(Records to use)

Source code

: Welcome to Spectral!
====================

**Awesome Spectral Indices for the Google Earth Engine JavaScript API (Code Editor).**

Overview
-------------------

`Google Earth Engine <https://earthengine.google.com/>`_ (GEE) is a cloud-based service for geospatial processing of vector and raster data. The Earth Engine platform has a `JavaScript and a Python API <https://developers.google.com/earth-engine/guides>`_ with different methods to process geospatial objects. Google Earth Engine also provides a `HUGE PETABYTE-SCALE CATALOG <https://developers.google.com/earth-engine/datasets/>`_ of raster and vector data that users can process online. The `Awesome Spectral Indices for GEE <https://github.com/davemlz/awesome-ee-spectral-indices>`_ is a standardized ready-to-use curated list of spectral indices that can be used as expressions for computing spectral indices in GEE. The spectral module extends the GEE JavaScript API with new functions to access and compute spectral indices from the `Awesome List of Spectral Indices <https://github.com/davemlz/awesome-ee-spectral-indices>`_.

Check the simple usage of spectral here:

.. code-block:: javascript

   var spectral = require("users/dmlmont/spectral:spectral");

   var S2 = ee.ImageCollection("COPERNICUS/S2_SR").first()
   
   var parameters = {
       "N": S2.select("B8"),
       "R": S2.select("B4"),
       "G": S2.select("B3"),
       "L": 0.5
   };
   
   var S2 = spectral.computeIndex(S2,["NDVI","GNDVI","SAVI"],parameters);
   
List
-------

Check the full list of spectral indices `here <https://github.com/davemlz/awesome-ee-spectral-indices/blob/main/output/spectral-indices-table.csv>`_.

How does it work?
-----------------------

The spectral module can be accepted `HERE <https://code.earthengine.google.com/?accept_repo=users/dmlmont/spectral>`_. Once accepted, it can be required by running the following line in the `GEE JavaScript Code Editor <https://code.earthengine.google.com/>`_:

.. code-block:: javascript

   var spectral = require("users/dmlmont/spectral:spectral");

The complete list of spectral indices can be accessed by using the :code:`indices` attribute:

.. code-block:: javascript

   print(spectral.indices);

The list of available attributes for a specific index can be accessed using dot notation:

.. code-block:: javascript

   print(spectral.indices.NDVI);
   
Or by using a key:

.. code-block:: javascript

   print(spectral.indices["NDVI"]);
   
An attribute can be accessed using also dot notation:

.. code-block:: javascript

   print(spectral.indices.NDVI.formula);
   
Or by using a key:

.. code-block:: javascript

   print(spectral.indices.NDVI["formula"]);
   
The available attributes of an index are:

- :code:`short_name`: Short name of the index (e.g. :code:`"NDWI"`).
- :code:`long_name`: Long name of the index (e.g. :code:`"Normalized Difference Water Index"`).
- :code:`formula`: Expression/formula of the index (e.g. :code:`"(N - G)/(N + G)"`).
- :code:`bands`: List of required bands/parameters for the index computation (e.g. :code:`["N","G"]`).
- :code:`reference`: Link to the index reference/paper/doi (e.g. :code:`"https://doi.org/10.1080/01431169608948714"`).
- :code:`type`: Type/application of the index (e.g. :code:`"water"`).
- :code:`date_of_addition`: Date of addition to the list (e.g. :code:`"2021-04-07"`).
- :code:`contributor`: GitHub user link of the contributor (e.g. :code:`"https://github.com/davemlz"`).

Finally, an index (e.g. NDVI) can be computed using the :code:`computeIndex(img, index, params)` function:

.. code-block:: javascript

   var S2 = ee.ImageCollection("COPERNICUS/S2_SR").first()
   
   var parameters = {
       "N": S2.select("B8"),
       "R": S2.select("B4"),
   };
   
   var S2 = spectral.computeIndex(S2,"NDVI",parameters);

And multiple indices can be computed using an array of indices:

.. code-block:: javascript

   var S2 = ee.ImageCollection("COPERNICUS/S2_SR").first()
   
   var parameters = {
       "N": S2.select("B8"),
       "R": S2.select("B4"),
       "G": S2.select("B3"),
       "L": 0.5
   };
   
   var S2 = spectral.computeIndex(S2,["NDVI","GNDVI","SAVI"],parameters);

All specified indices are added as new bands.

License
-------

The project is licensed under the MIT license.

(What the task requires) Anywhere the listing shows the word "computeIndex", copy the full line.

(Task output)
   var S2 = spectral.computeIndex(S2,["NDVI","GNDVI","SAVI"],parameters);
Finally, an index (e.g. NDVI) can be computed using the :code:`computeIndex(img, index, params)` function:
   var S2 = spectral.computeIndex(S2,"NDVI",parameters);
   var S2 = spectral.computeIndex(S2,["NDVI","GNDVI","SAVI"],parameters);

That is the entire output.